> [WHAT THE TASK ASKS]
Below are records with pictures. Transcribe exactly, and only, the lines from the line with "Table 1. The" to the line with "common optimum for", both ends included, but not the pictures.

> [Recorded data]
%%

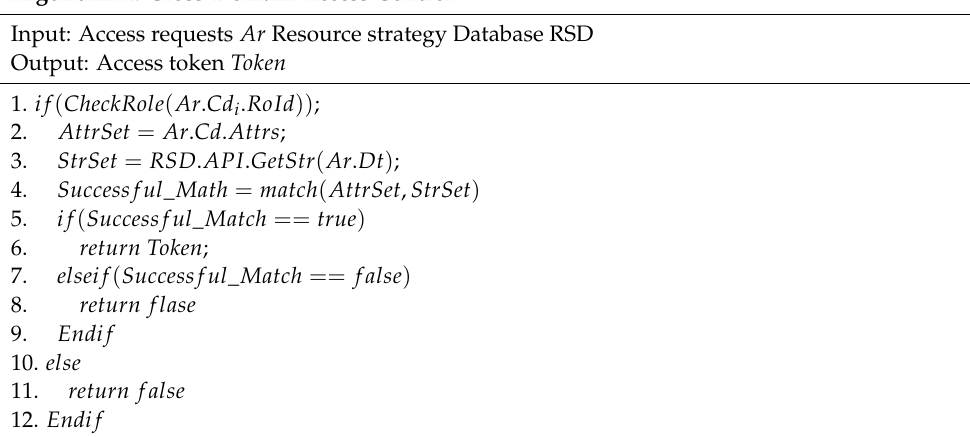
Algorithm 2: Cross-Domain Access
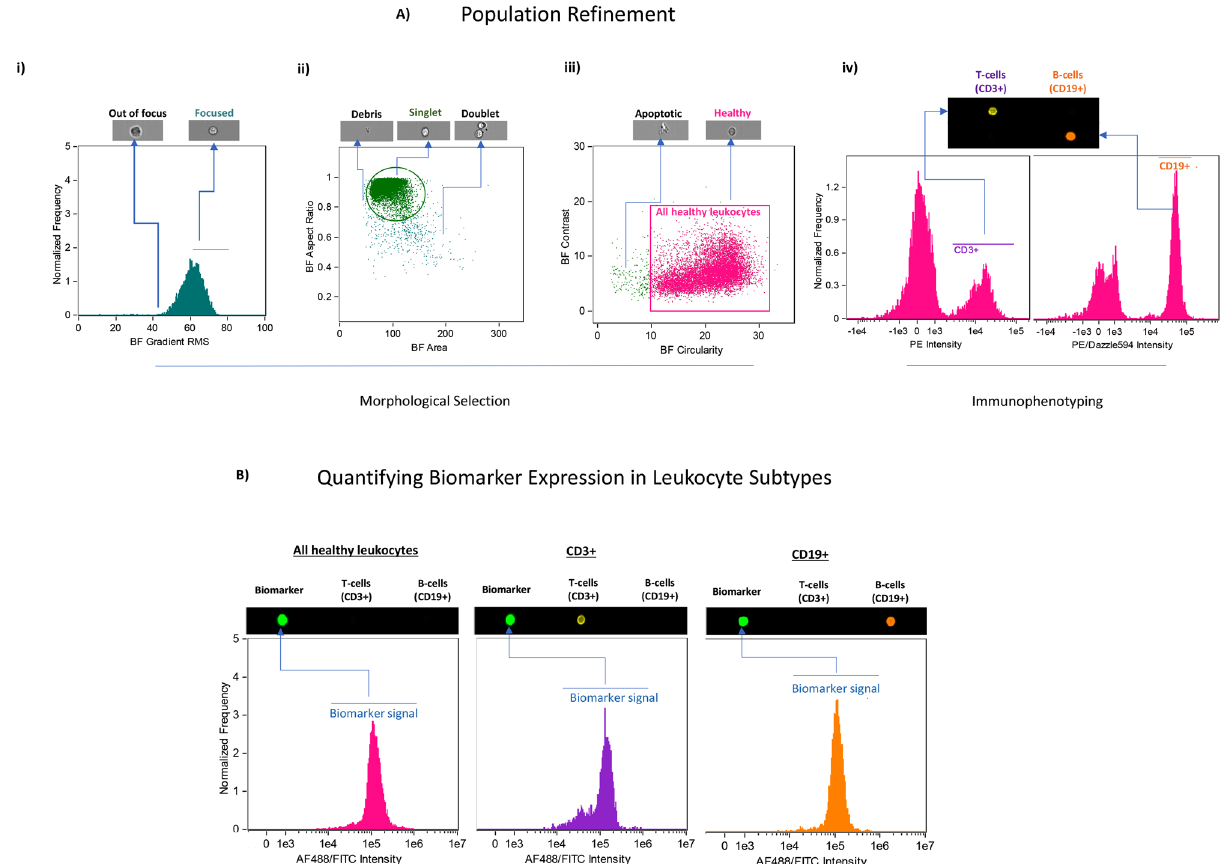
Figure 1. Representative example of our approach for analysis of imaging flow cytometry images and spectral data using IDEAS software. ( A ) Population Refinement. The template first gates for focused, single, healthy cells in T and B populations as follows: (Ai) to select only focused cells for analysis, images of cells were visually inspected, and a relevant region was set on the brightfield (BF) Gradient root mean square (RMS) feature. (Aii) Single cells (singlets) were selected by creating a gate in a bivariate plot of BF Aspect Ratio versus BF Area. (Aiii) Healthy cells were selected by creating a gate in bivariate plot of BF Circularity versus BF Contrast, thus excluding apoptotic cells. (Aiv) B and T cell populations were selected using regions for CD19 + and CD3 + signals, respectively. ( B ) Quantifying Biomarker Expression in Leukocyte Subtypes. The mean fluorescence intensity (MFI) of each biomarker signal within all healthy leukocytes, CD3 + , and CD19 + cell populations was then computed by the IDEAS software. This analysis template was applied to all data files and automatically batch processed within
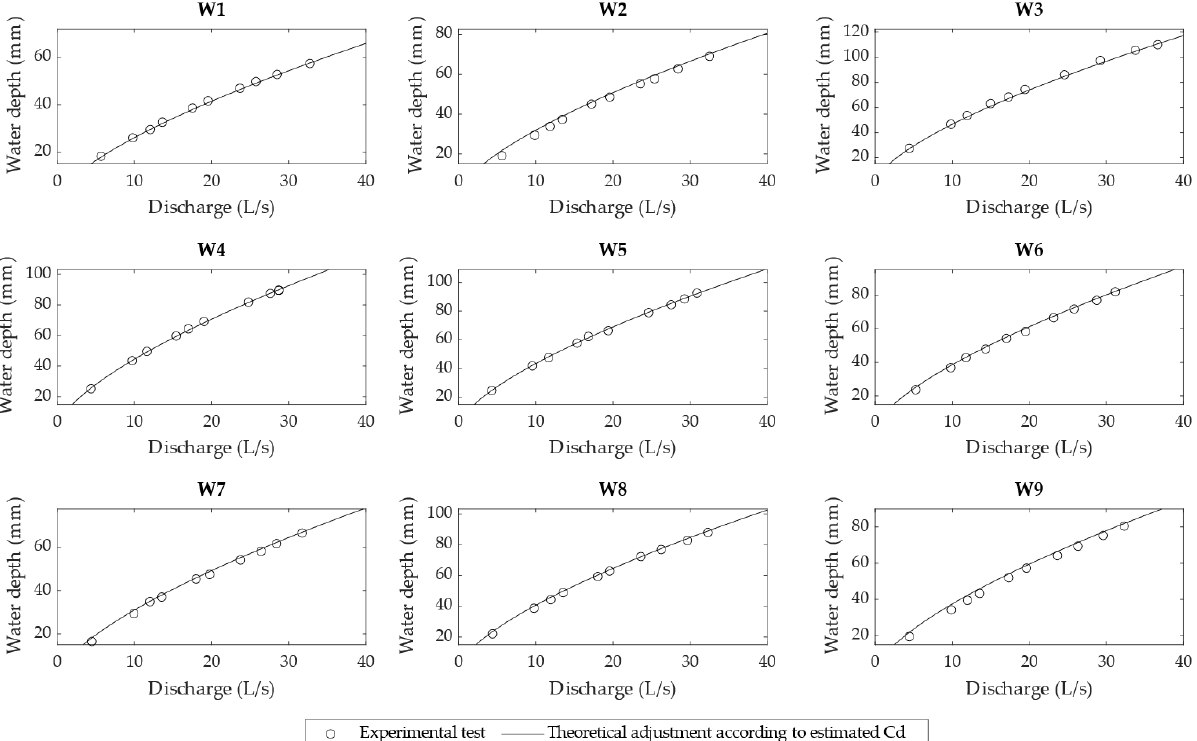
Figure 7. Theoretical adjustment of the discharge curves obtained in the experimental tests for the estimated Cd. Water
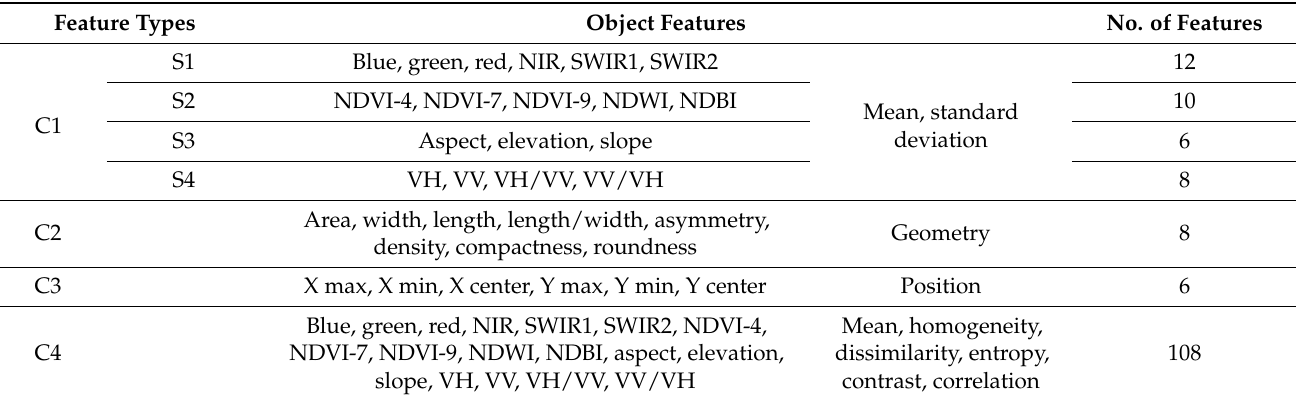
Table 3. Object features used in object-based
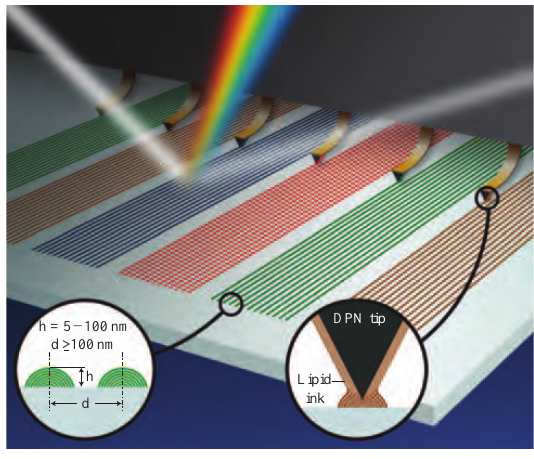
Fig. 1. Dip-pen nanolithography used to fabricate lipid multilayer gratings. Reprinted by permission from [80], Copyright 2010, Macmillan Publishers Ltd.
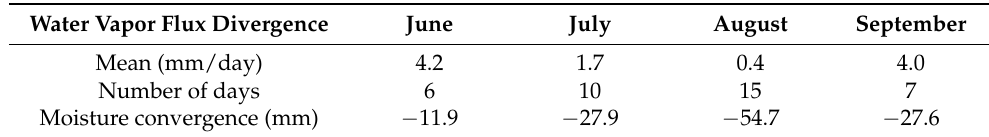
Figure 8. Pattern of vertical velocity (coloring), relative humidity (green line) and wind vector varying with pressure during monsoon period (June–September) along 28 ◦ N and 80–90 ◦ E. The filled gray region represents the mountain topography. Table 4. The average value of water vapor flux divergence, the number of days with negative water vapor flux and sum of moisture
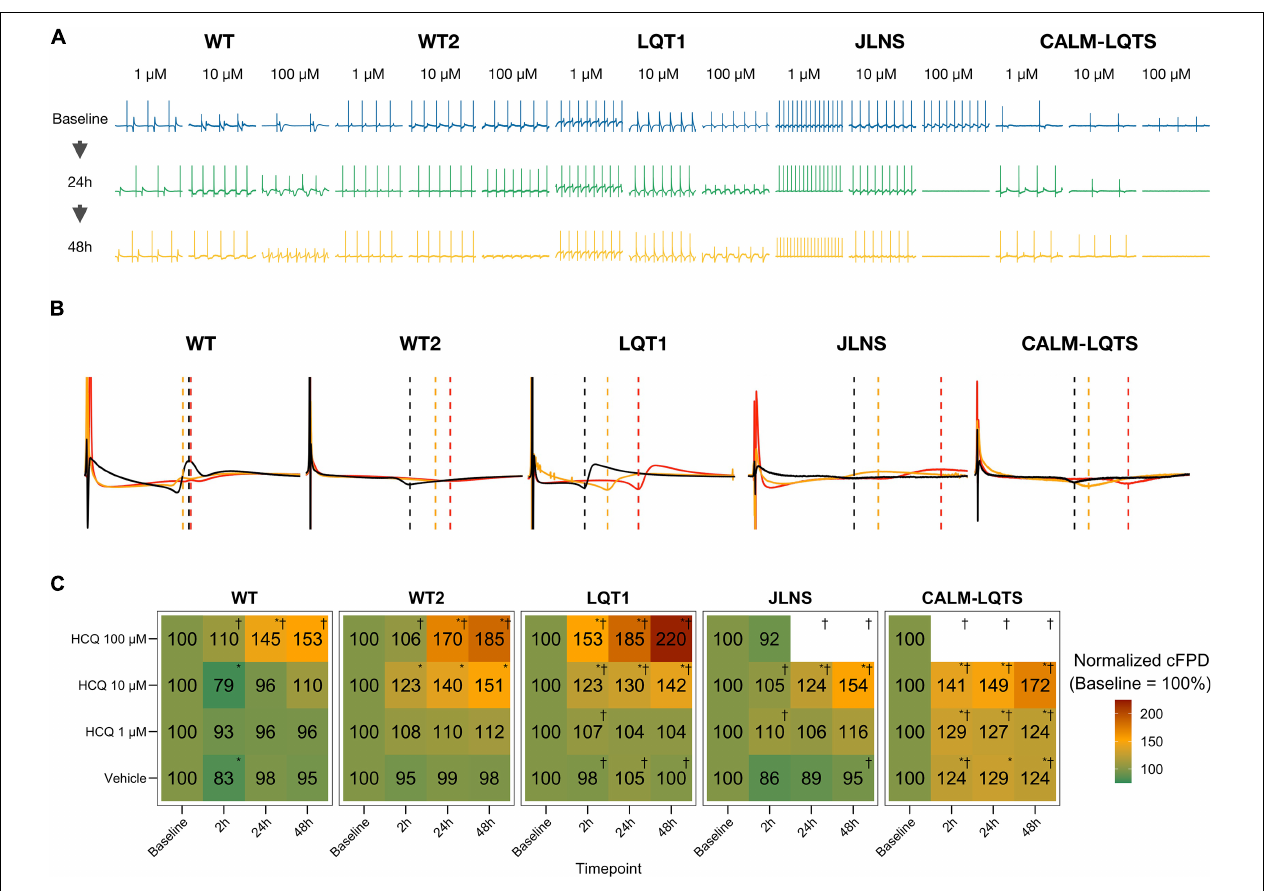
FIGURE 4 | (A) Representative examples of HCQ effect on MEA recordings. (B) Representative mean FP profiles of MEAs treated with 10 µ M HCQ at Baseline (black), after 24 h (yellow) and 48 h (red) exposure. (C) Mean FPD change, expressed as% and normalized to the respective Baseline value. Color code indicates the relative cFPD change compared to Baseline. * Indicates p < 0.05 vs. Baseline. † Indicates that the treatment caused the cessation of beating at a specific combination of Dosage and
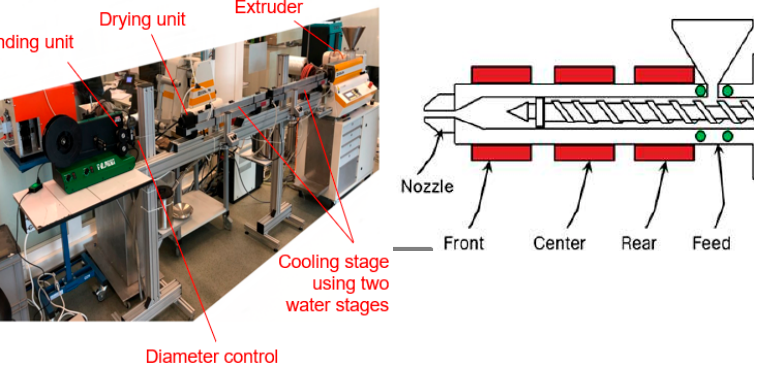
Figure 6. Filament extrusion line at Institute of Polymer Engineering, FHNW University of Applied Sciences and Arts, Northwestern Switzerland.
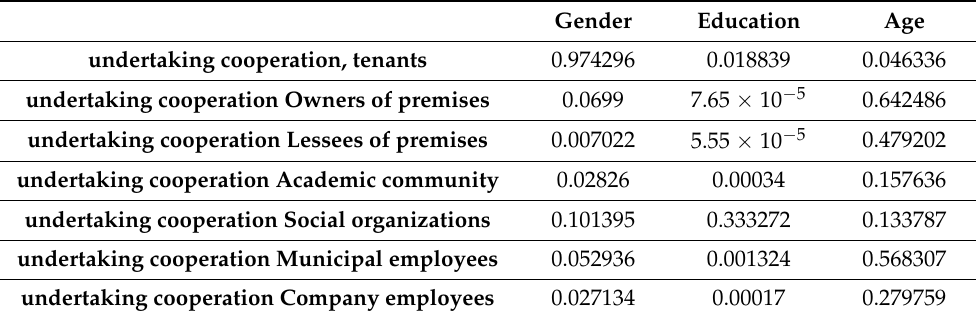
Table 8. Statistical significance and metrics.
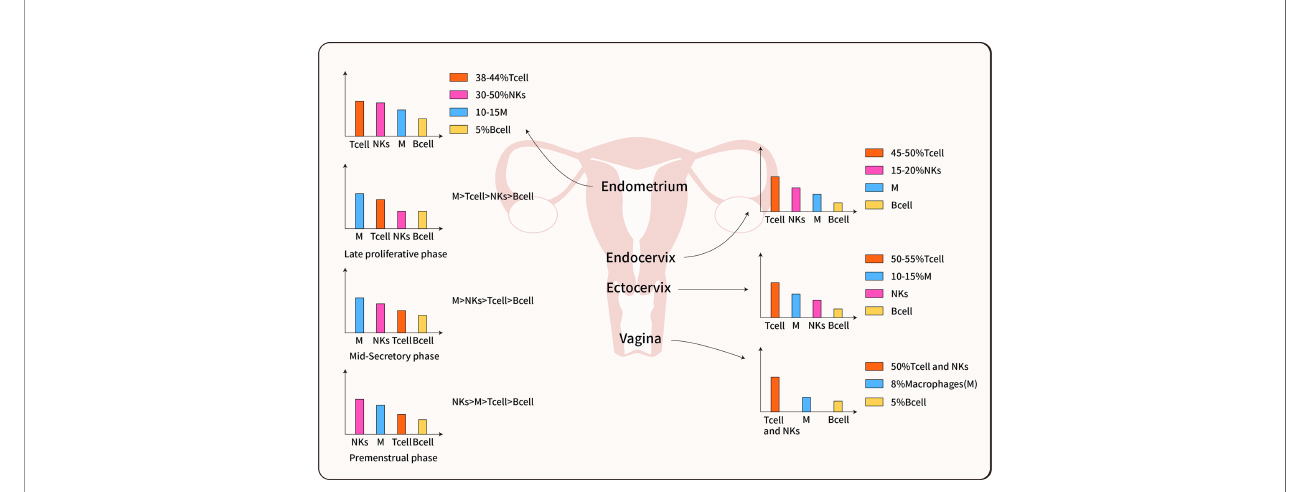
FIGURE 2 | Immune cell distribution in the female reproductive tract. The predominant immune cells are T cells, Macrophages, NK cells, and B cells. The immune cells inconsistent distributed in each organ of the female reproductive tract, furthermore, most data indicate the immune cells also differentially populations in all phases of the menstrual cycle (14, 21,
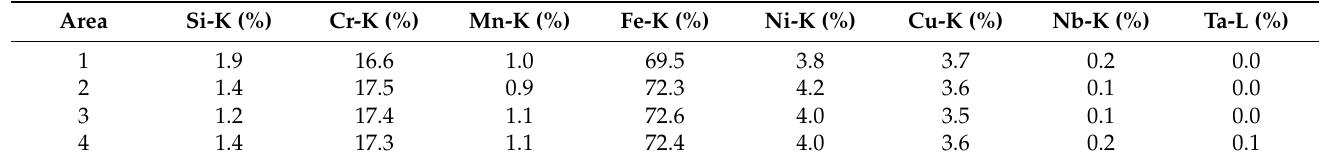
Table 1. The chemical composition of DMLS sintered parts (areas are shown in Figure 5).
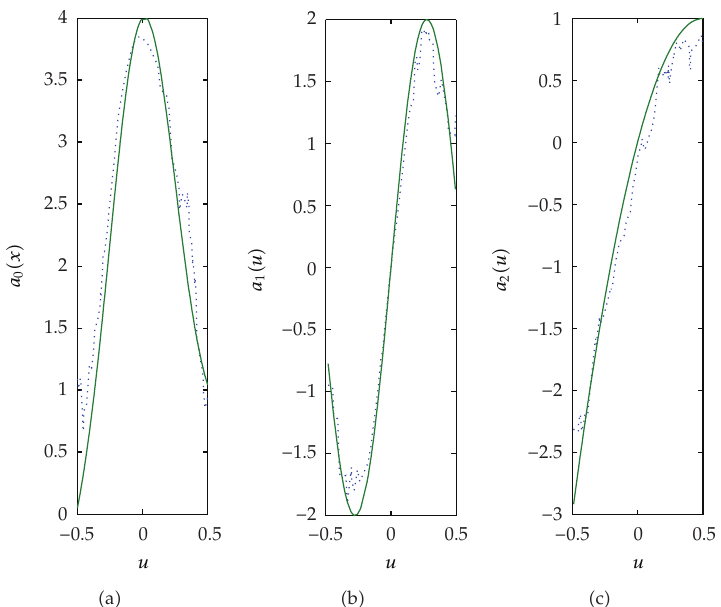
Figure 3: Simulation results, for example, with outliers. Dotted curves are L 1 estimators; solid curve are the true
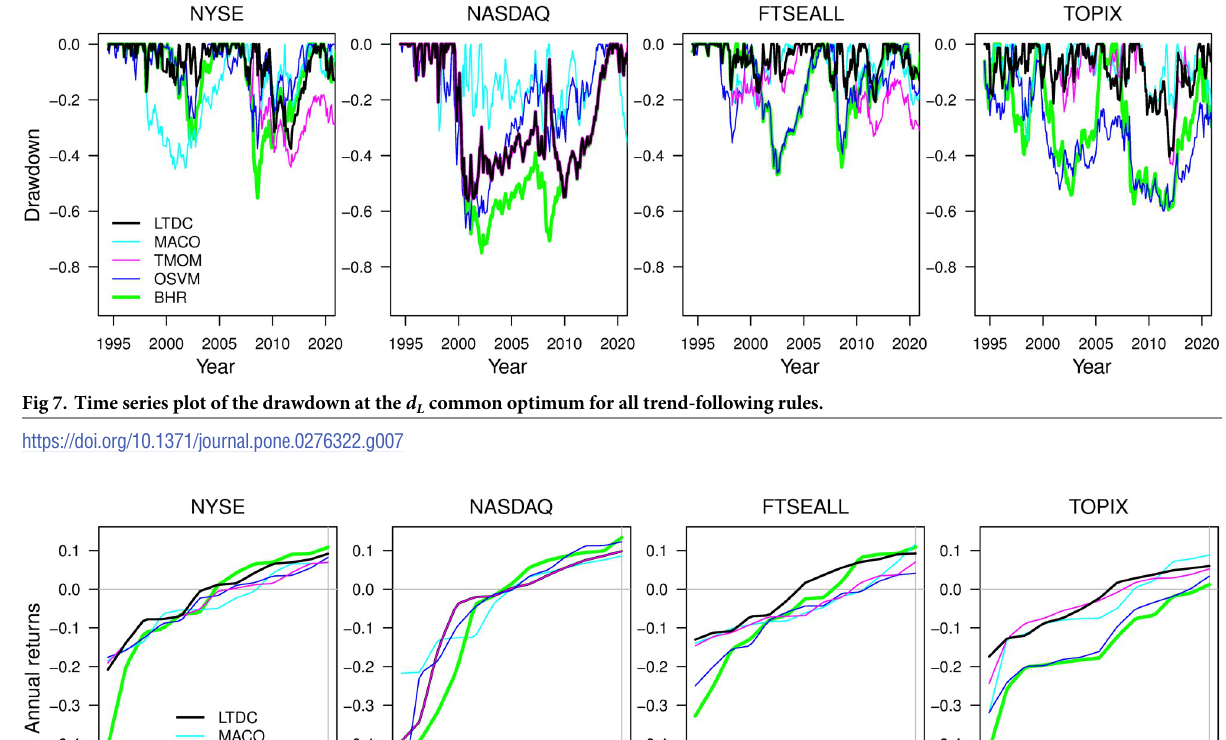
common optimum for all trend-following rules. L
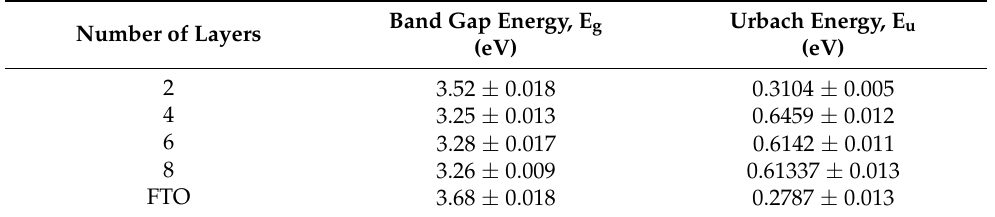
Table 2. Band gap and Urbach energies for TiO 2 thin films deposited on FTO substrate using sol–gel dip-coating at varying cycle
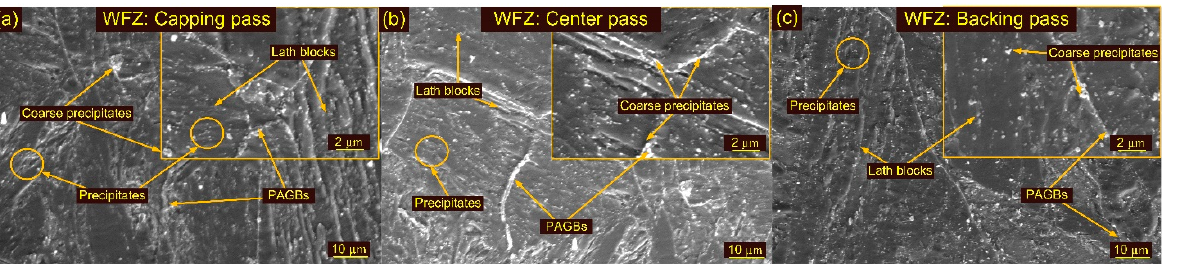
Figure 11. Weldments after T2 treatment: WFZ ( a ) capping pass, ( b ) center pass, ( c ) backing pass; ( d ) CGHAZ, ( e ) FGHAZ, ( f ) ICHAZ.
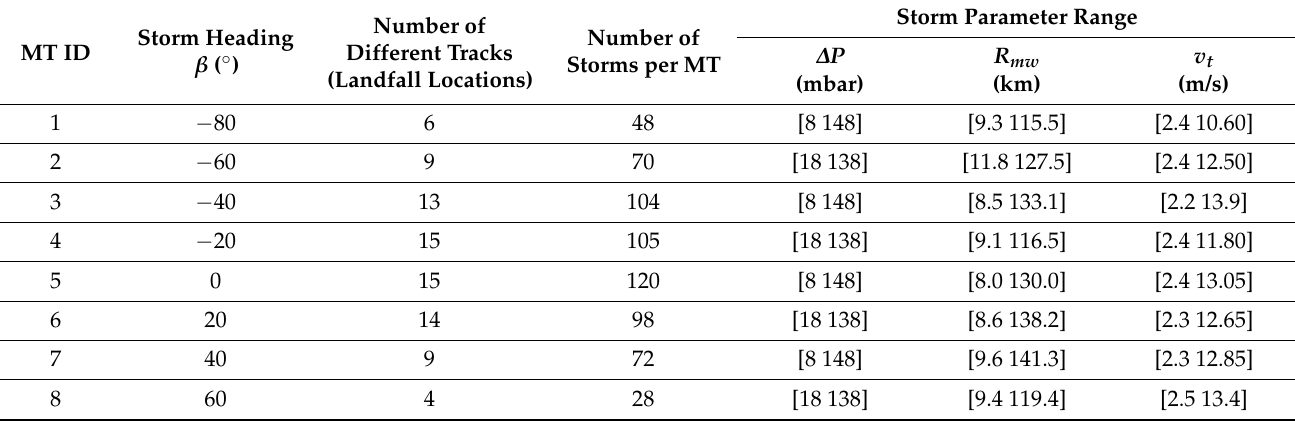
Table 1. Characteristics of the database per master track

%%

> [ANSWER TO THIS EXERCISE]
Table 1. The chemical composition of DMLS sintered parts (areas are shown in Figure 5).
Figure 3: Simulation results, for example, with outliers. Dotted curves are L 1 estimators; solid curve are the true
common optimum for all trend-following rules. L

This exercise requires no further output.